## DIRECTIVE A
In the records below, but not in the Grafana dashboard text, update every "Купить" to "В корзину" and leave all other wording unchanged. Leave the picture lines out of your answer.
*** Opening of EXERCISE TEXT ***
When Beast is not running, VictoriaMetrics logs a scrape error for 10.0.1.3:9100 every 30s. This is expected and does not trigger an alert (the alert fires on node absence, not scrape failure).

Grafana

Grafana provides dashboards with VictoriaMetrics as the data source.

Parameter Value
Version Latest OSS
Port 3000
Auth Authelia (via Caddy forward_auth)
Data source VictoriaMetrics (http://victoriametrics:8428)
Dashboard provisioning Git repo dashboards/

Dashboards

1. Cluster Overview

Purpose: Single-pane-of-glass view of the entire cluster.

Panel Metric
Node count (up/down) up{job="node-exporter"}
Total CPU usage sum(rate(node_cpu_seconds_total{mode!="idle"}[5m]))
Total memory usage sum(node_memory_MemTotal_bytes - node_memory_MemAvailable_bytes)
Pod count by status kube_pod_status_phase
K3s API latency apiserver_request_duration_seconds
Cluster events kube_event_count

2. Node Detail

Purpose: Per-node resource utilization for capacity planning.

Panel Metric
CPU usage per core rate(node_cpu_seconds_total{mode!="idle"}[5m])
Memory usage breakdown node_memory_MemTotal_bytes, MemAvailable, Buffers, Cached
Disk I/O rate(node_disk_read_bytes_total[5m]), write_bytes_total
Disk usage node_filesystem_size_bytes, avail_bytes
Network throughput rate(node_network_receive_bytes_total[5m]), transmit
System load node_load1, node_load5, node_load15

3. Pod Resources

Purpose: Kubernetes workload resource consumption and limits.

Panel Metric
CPU usage vs request vs limit container_cpu_usage_seconds_total, kube_pod_container_resource_*
Memory usage vs request vs limit container_memory_working_set_bytes, kube_pod_container_resource_*
Pod restarts kube_pod_container_status_restarts_total
OOMKilled events kube_pod_container_status_last_terminated_reason{reason="OOMKilled"}

4. Network (Cilium + Hubble)
*** Close of EXERCISE TEXT ***
*** Opening of RECORDED DATA ***
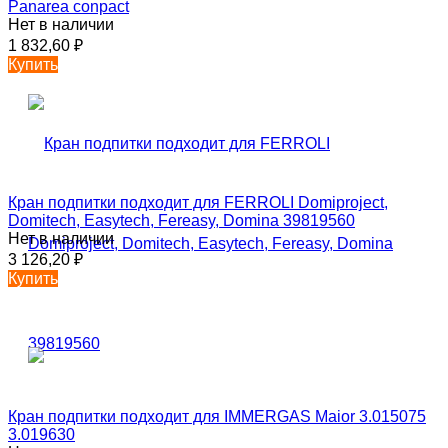
Panarea conpact
Нет в наличии
1 832,60
₽
Купить
Кран подпитки подходит для FERROLI Domiproject,
Domitech, Easytech, Fereasy, Domina 39819560
Нет в наличии
3 126,20
₽
Купить
Кран подпитки подходит для IMMERGAS Maior 3.015075
3.019630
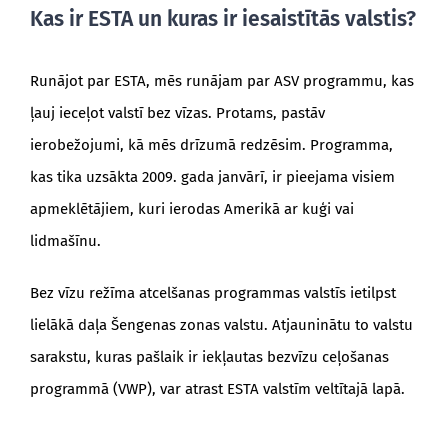
Kas ir ESTA un kuras ir iesaistītās valstis?
Runājot par ESTA, mēs runājam par ASV programmu, kas
ļauj ieceļot valstī bez vīzas. Protams, pastāv
ierobežojumi, kā mēs drīzumā redzēsim. Programma,
kas tika uzsākta 2009. gada janvārī, ir pieejama visiem
apmeklētājiem, kuri ierodas Amerikā ar kuģi vai
lidmašīnu.
Bez vīzu režīma atcelšanas programmas valstīs ietilpst
lielākā daļa Šengenas zonas valstu. Atjauninātu to valstu
sarakstu, kuras pašlaik ir iekļautas bezvīzu ceļošanas
programmā (VWP), var atrast ESTA valstīm veltītajā lapā.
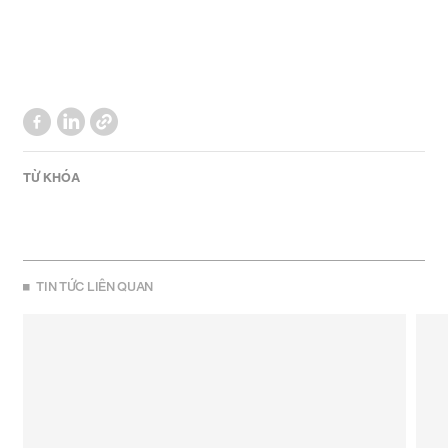
TỪ KHÓA
TIN TỨC LIÊN QUAN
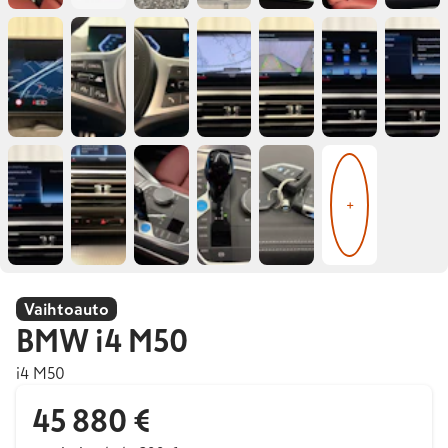
+
Vaihtoauto
BMW
i4 M50
i4 M50
45 880 €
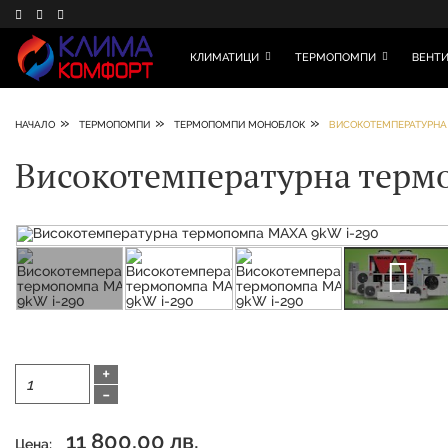
КЛИМАТИЦИ
ТЕРМОПОМПИ
ВЕНТИ
»
»
»
НАЧАЛО
ТЕРМОПОМПИ
ТЕРМОПОМПИ МОНОБЛОК
ВИСОКОТЕМПЕРАТУРНА
Високотемпературна терм
+
-
11 800,00 лв.
Цена:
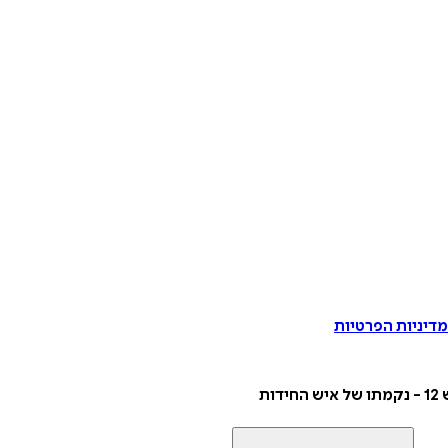
דיניות הפרטיות
דות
*** Close of RECORDED DATA ***
## DIRECTIVE B
Repeat the Grafana dashboard text above in full, word for word.

## WRITTEN ANSWER A
Panarea conpact
Нет в наличии
1 832,60
₽
В корзину
Кран подпитки подходит для FERROLI Domiproject,
Domitech, Easytech, Fereasy, Domina 39819560
Нет в наличии
3 126,20
₽
В корзину
Кран подпитки подходит для IMMERGAS Maior 3.015075
3.019630
Kas ir ESTA un kuras ir iesaistītās valstis?
Runājot par ESTA, mēs runājam par ASV programmu, kas
ļauj ieceļot valstī bez vīzas. Protams, pastāv
ierobežojumi, kā mēs drīzumā redzēsim. Programma,
kas tika uzsākta 2009. gada janvārī, ir pieejama visiem
apmeklētājiem, kuri ierodas Amerikā ar kuģi vai
lidmašīnu.
Bez vīzu režīma atcelšanas programmas valstīs ietilpst
lielākā daļa Šengenas zonas valstu. Atjauninātu to valstu
sarakstu, kuras pašlaik ir iekļautas bezvīzu ceļošanas
programmā (VWP), var atrast ESTA valstīm veltītajā lapā.
TỪ KHÓA
TIN TỨC LIÊN QUAN
+
Vaihtoauto
BMW
i4 M50
i4 M50
45 880 €
КЛИМАТИЦИ
ТЕРМОПОМПИ
ВЕНТИ
»
»
»
НАЧАЛО
ТЕРМОПОМПИ
ТЕРМОПОМПИ МОНОБЛОК
ВИСОКОТЕМПЕРАТУРНА
Високотемпературна терм
+
-
11 800,00 лв.
Цена:
דיניות הפרטיות
דות

## WRITTEN ANSWER B
When Beast is not running, VictoriaMetrics logs a scrape error for 10.0.1.3:9100 every 30s. This is expected and does not trigger an alert (the alert fires on node absence, not scrape failure).

Grafana

Grafana provides dashboards with VictoriaMetrics as the data source.

Parameter Value
Version Latest OSS
Port 3000
Auth Authelia (via Caddy forward_auth)
Data source VictoriaMetrics (http://victoriametrics:8428)
Dashboard provisioning Git repo dashboards/

Dashboards

1. Cluster Overview

Purpose: Single-pane-of-glass view of the entire cluster.

Panel Metric
Node count (up/down) up{job="node-exporter"}
Total CPU usage sum(rate(node_cpu_seconds_total{mode!="idle"}[5m]))
Total memory usage sum(node_memory_MemTotal_bytes - node_memory_MemAvailable_bytes)
Pod count by status kube_pod_status_phase
K3s API latency apiserver_request_duration_seconds
Cluster events kube_event_count

2. Node Detail

Purpose: Per-node resource utilization for capacity planning.

Panel Metric
CPU usage per core rate(node_cpu_seconds_total{mode!="idle"}[5m])
Memory usage breakdown node_memory_MemTotal_bytes, MemAvailable, Buffers, Cached
Disk I/O rate(node_disk_read_bytes_total[5m]), write_bytes_total
Disk usage node_filesystem_size_bytes, avail_bytes
Network throughput rate(node_network_receive_bytes_total[5m]), transmit
System load node_load1, node_load5, node_load15

3. Pod Resources

Purpose: Kubernetes workload resource consumption and limits.

Panel Metric
CPU usage vs request vs limit container_cpu_usage_seconds_total, kube_pod_container_resource_*
Memory usage vs request vs limit container_memory_working_set_bytes, kube_pod_container_resource_*
Pod restarts kube_pod_container_status_restarts_total
OOMKilled events kube_pod_container_status_last_terminated_reason{reason="OOMKilled"}

4. Network (Cilium + Hubble)